- _WHAT NEEDS TO BE DONE_
Locate every line in the listing below that contains the word "teljes" and copy each of those lines. Letter case counts.

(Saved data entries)
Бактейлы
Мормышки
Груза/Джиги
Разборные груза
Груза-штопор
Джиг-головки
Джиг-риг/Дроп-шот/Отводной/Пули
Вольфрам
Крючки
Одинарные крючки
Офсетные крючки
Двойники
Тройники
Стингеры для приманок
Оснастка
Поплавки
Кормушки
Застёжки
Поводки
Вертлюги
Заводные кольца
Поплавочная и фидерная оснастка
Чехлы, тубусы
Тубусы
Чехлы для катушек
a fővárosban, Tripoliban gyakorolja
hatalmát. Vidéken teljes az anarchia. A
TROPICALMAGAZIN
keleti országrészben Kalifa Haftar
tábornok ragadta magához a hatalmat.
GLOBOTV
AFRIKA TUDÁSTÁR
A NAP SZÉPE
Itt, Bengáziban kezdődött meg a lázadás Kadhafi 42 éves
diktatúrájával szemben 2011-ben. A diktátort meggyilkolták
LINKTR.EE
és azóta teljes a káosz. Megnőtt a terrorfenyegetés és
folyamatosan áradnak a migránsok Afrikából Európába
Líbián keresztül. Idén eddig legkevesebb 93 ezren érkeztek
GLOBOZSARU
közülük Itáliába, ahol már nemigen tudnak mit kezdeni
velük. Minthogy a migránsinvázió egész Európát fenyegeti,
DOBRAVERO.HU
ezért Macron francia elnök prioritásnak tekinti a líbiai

...

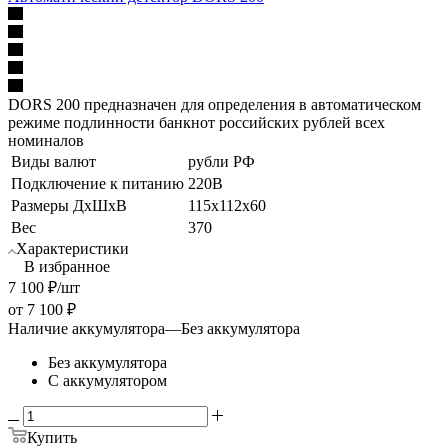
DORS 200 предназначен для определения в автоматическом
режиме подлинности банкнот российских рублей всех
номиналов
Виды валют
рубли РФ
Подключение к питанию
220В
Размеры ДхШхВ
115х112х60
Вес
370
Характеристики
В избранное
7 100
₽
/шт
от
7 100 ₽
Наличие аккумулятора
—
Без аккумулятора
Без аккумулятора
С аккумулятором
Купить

--

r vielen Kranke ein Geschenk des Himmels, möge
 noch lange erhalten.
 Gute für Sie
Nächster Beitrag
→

- _ANSWER BOX_
hatalmát. Vidéken teljes az anarchia. A
és azóta teljes a káosz. Megnőtt a terrorfenyegetés és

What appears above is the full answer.